His entry into international commerce came through Amazon, where products could reach overseas customers without a physical retail network. Yet the convenience of digital access masked the complexity underneath. In the early stage, inventory moved via air shipment, which created losses because the products were comparatively heavy while pricing remained accessible. That problem forced a more serious engagement with freight economics, margins, packaging, and marketplace cost structures. In effect, the business had to earn its strategic clarity through operational discomfort.

What followed was an important shift from simple participation to deliberate positioning. Ayush Goel began treating the business less like a seller account and more like a platform for long-term brand building. Danodia Global Brands now operates through Danodia Global Brands Inc. in the United States and Danodia Foods Pvt. Ltd. in India, with a portfolio that includes Danodia Foods, Belitaas, Zoolulu Pets, and M Snacky. This broader framework supports category development, market reach, and brand separation without losing a cohesive parent identity.

The most compelling part of the vision, however, remains on the food side. Millet and jaggery are not random product choices; they carry both narrative depth and market relevance. They allow the company to stand at the intersection of tradition and modernity. International consumers can approach them through the language of wellness and authenticity, while the company can build around sourcing credibility and cultural rootedness. That combination gives the categories a stronger chance of becoming recognizable brand territories rather than one-time purchase trends.

Expansion into the United States, the United Kingdom, Germany, and wider Europe suggests that this vision is being executed with increasing seriousness. The task now is not merely access but consolidation—building trust, recognition, and consistency over time. For category-led brands, the real work begins after the first stage of entry. That is where operating discipline, storytelling clarity, and product reliability become decisive. Ayush Goel appears to understand that the next phase is about making these categories feel dependable and relevant across markets, not just available.
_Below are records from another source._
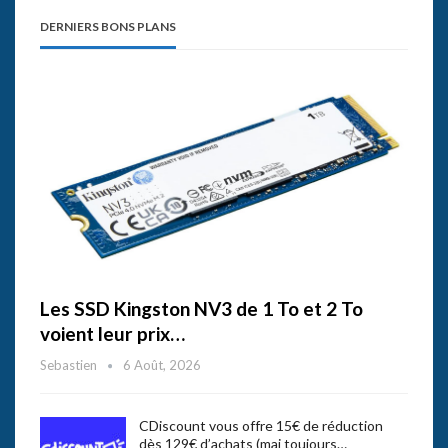
DERNIERS BONS PLANS
Les SSD Kingston NV3 de 1 To et 2 To
voient leur prix…
Sebastien
6 Août, 2026
CDiscount vous offre 15€ de réduction
dès 129€ d’achats (maj toujours…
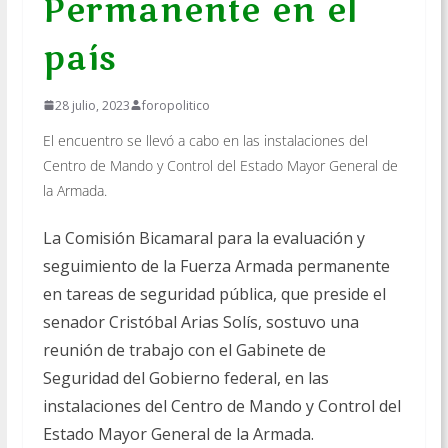
Permanente en el
país
28 julio, 2023
foropolitico
El encuentro se llevó a cabo en las instalaciones del
Centro de Mando y Control del Estado Mayor General de
la Armada.
La Comisión Bicamaral para la evaluación y
seguimiento de la Fuerza Armada permanente
en tareas de seguridad pública, que preside el
senador Cristóbal Arias Solís, sostuvo una
reunión de trabajo con el Gabinete de
Seguridad del Gobierno federal, en las
instalaciones del Centro de Mando y Control del
Estado Mayor General de la Armada.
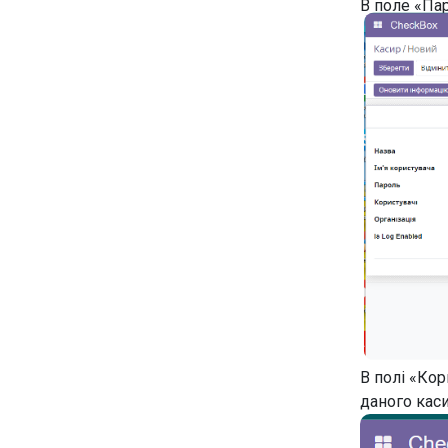
В поле «Пар
В полі «Кор
даного каси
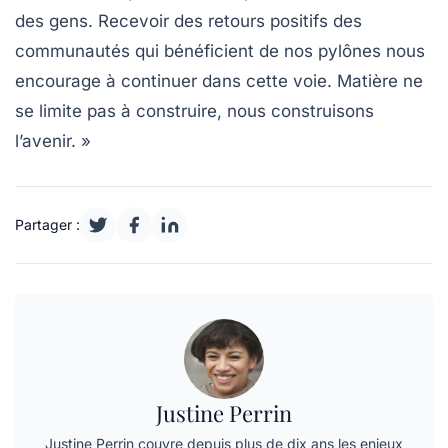
des gens. Recevoir des retours positifs des
communautés qui bénéficient de nos pylônes nous
encourage à continuer dans cette voie. Matière ne
se limite pas à construire, nous construisons
l’avenir. »
Partager :
Justine Perrin
Justine Perrin couvre depuis plus de dix ans les enjeux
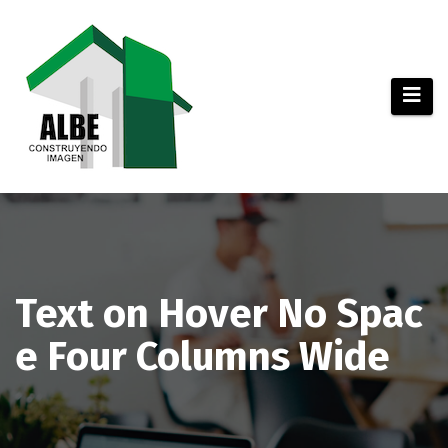
Saltar
al
contenido
Text on Hover No Spac
e Four Columns Wide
He frequently cites his father as his greatest inspiration. The advice to never quit, not to stress, and to go with the flow has shaped the tone of the journey. In a category-building business, impatience can be damaging. Vision needs time, and execution needs composure. Ayush Goel’s longer ambition is to make Danodia Global Brands a name associated with Indian-origin quality in international markets. If that happens, millet and jaggery will not simply have been sold abroad; they will have been positioned as part of a larger global brand story.